Many pathological processes result in altered or incomplete polarization of macrophages to a healing phenotype. This polarization is driven by the microenvironment and cytokine signaling; indeed, M1 polarization plays a critical role in the early stages of remodeling. Macrophage polarization could play a role in the control and even progression of OA.
| Innate immunity |
Activation of the innate immune system occurs when surface-expressed pattern recognition receptors (RRPs) bind to pathogen-associated molecular patterns (PMAP) and damage-associated molecular patterns (DMP). There are many classes of RRPs including Toll-like receptors (TLR), RIG-1-like receptors (RLR), and NOD-like receptors (NLR).
These receptors can activate nuclear transcription factor kappa B (NF-κB) and mitogen-activated protein kinase (MAPK), which, in turn, induce genes that encode enzymes and cytokines that cause cartilage catabolism through positive regulation of IL-1β and TNF-α.
Once activated, the cells and proteases of the innate immune system will carry out their task indiscriminately without taking into account whether the attack is directed at a contaminant or at the organism itself.

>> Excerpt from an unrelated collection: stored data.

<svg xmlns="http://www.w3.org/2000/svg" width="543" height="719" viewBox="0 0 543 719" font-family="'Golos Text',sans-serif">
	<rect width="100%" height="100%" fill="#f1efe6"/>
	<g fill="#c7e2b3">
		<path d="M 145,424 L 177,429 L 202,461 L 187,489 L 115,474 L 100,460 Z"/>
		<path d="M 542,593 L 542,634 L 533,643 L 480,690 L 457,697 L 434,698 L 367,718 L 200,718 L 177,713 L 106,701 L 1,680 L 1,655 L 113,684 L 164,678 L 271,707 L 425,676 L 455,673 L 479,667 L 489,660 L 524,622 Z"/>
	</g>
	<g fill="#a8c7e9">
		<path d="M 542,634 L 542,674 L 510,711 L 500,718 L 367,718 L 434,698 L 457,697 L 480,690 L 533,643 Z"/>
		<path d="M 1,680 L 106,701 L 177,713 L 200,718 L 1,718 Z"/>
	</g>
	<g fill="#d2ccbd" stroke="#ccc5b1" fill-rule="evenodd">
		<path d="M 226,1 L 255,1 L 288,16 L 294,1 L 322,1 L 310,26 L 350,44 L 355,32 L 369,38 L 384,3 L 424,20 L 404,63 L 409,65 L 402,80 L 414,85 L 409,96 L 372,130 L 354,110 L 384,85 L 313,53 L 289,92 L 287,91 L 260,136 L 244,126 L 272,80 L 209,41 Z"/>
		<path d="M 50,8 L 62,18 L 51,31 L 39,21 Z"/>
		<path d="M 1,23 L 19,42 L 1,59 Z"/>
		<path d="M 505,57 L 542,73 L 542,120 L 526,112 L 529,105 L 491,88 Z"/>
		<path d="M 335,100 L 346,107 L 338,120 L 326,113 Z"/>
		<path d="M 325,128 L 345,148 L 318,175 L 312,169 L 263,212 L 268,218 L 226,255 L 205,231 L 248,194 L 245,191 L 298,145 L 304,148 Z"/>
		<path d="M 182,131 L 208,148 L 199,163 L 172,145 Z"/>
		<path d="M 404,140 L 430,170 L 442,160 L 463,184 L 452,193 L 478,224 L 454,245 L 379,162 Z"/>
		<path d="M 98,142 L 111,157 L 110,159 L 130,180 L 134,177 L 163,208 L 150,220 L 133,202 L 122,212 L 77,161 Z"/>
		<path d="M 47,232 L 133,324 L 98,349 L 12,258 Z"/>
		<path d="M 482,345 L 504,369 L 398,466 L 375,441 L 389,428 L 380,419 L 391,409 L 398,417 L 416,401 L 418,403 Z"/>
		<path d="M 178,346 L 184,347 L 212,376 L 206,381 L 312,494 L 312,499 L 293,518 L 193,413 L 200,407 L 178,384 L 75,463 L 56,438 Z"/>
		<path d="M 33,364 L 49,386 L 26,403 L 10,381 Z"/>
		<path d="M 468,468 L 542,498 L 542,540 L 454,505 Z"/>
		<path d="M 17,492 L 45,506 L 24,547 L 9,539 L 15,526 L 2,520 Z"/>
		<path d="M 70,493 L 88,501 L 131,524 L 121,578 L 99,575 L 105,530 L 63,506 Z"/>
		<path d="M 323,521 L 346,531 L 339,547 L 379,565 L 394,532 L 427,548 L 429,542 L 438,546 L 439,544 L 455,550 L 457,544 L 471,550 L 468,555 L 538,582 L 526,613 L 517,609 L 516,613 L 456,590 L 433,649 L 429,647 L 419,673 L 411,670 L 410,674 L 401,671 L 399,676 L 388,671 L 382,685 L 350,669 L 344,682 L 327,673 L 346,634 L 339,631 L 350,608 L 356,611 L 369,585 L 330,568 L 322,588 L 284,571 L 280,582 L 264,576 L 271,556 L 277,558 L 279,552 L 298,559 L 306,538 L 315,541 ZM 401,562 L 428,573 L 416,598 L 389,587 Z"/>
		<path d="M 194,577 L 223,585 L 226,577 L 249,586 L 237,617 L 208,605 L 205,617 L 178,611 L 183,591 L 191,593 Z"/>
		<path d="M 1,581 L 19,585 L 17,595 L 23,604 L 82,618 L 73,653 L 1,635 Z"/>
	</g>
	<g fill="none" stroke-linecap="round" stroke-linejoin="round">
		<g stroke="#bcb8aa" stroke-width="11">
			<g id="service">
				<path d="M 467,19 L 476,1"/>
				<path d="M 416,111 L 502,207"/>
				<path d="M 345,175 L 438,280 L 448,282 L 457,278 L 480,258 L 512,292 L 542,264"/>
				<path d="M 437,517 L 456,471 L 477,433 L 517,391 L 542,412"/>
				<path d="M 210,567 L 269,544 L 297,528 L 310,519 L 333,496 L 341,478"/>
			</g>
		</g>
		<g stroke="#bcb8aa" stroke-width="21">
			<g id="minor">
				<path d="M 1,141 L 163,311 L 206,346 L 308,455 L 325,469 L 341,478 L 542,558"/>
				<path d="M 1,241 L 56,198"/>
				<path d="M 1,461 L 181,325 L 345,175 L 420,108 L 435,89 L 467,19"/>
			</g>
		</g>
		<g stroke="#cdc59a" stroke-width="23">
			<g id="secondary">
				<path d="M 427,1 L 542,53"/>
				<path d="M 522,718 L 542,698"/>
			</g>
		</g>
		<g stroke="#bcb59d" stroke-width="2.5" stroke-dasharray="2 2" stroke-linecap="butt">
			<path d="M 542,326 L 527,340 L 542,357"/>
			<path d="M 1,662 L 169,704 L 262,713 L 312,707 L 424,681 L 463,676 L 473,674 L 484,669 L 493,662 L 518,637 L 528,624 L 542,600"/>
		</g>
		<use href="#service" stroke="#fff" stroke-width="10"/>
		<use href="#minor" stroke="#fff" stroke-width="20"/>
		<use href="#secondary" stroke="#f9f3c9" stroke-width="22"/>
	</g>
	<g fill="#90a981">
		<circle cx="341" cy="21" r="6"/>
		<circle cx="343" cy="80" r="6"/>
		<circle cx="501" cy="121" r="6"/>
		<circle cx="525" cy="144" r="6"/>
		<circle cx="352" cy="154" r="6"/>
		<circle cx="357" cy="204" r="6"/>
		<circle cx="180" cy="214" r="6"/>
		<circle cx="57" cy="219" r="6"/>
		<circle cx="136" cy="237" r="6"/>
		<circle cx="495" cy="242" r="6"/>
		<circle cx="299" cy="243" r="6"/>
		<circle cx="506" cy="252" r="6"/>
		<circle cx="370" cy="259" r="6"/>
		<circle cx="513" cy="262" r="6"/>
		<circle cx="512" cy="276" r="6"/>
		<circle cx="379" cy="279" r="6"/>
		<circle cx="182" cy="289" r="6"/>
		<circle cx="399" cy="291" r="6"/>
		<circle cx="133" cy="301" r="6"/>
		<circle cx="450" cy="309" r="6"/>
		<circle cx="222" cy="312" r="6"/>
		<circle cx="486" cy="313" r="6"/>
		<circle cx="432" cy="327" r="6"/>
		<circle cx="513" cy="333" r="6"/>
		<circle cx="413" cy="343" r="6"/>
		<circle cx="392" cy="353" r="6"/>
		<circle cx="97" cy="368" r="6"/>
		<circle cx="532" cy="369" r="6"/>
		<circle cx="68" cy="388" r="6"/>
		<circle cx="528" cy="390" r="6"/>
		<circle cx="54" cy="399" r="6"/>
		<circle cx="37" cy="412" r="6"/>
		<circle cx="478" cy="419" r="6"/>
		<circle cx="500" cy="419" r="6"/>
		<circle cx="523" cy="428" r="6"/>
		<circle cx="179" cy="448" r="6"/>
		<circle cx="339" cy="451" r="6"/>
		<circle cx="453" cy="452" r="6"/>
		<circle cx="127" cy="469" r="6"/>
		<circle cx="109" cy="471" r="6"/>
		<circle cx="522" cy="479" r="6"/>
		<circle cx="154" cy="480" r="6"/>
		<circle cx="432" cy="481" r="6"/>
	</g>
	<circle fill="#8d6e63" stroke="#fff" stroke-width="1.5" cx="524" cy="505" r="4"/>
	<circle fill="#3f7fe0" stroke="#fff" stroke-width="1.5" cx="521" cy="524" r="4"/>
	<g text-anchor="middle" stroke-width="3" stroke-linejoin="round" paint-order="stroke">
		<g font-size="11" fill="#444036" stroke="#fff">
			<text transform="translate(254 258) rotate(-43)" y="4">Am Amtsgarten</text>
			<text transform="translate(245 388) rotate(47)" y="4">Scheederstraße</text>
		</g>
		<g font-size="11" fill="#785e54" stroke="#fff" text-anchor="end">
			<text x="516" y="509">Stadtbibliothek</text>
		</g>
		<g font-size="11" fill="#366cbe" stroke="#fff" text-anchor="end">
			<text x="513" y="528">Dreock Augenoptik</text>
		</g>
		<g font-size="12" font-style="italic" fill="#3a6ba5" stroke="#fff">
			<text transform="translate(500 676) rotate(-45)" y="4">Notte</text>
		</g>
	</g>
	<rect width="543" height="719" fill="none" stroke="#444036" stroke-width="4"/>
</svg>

Activation of the complement cascade can improve the immune system by causing cell lysis, improving phagocytosis of neutrophils and macrophages, increasing vascular permeability and vasodilation, increasing leukotriene synthesis, and promoting chemotaxis of neutrophils and monocytes.
Complement components have been found in significant quantities in synovial fluid in OA. Formation of the membrane attack complex (MAC) was also identified in osteoarthritic cartilage, further illustrating the important role of complement in osteoarthritic progression. The complement could reach the synovial fluid by filtration from the blood; Synovial tissue cells can also produce complement.
The role of the innate immune system is to nonspecifically identify invaders, whether microbes or tissue fragments, and then activate to stimulate the elimination of unwanted material. In the case of OA, continued degradation will expose RRPs in the cartilage, perpetuating immune activation.
| adaptive immune system |
The adaptive immune system includes antibodies that bind to antigens; antibody-producing B lymphocytes (B cells); and T lymphocytes (T cells) that coordinate the elimination of pathogens. T cells are classified into helper T cells (Th cells) and cytotoxic T cells (Tc cells).
Th (CD4+) cells, which divide into Th1, Th2 and Th17, secrete cytokines to stimulate the proliferation and differentiation of cells involved in the immune response. Effector Tc (CD8+) cells eliminate target cells. The adaptive immune system is designed for the identification and elimination of intra- and extracellular microbes, and its regulation through Th cells may also influence the progression of OA.
Th2 cells can influence macrophage polarization. Through the release of cytokines, they guide macrophages to pro-regenerative phenotypes in response to tissue-derived biomaterials in an IL-4-dependent manner, evidencing that the Th cell has an important biological role in the control of inflammation and the repair.
There is evidence that T and B cells are present in greater numbers in organs with OA than in healthy controls. Catabolic cytokines produced from these cell types include IL-2, IFN-γ, and TNF-α.
| Conclusion |
The understanding of OA has evolved beyond considering it as a result of simple mechanical wear and tear in the joint. Fully understanding the mechanisms of these processes may lead to therapeutic targets to modulate OA progression.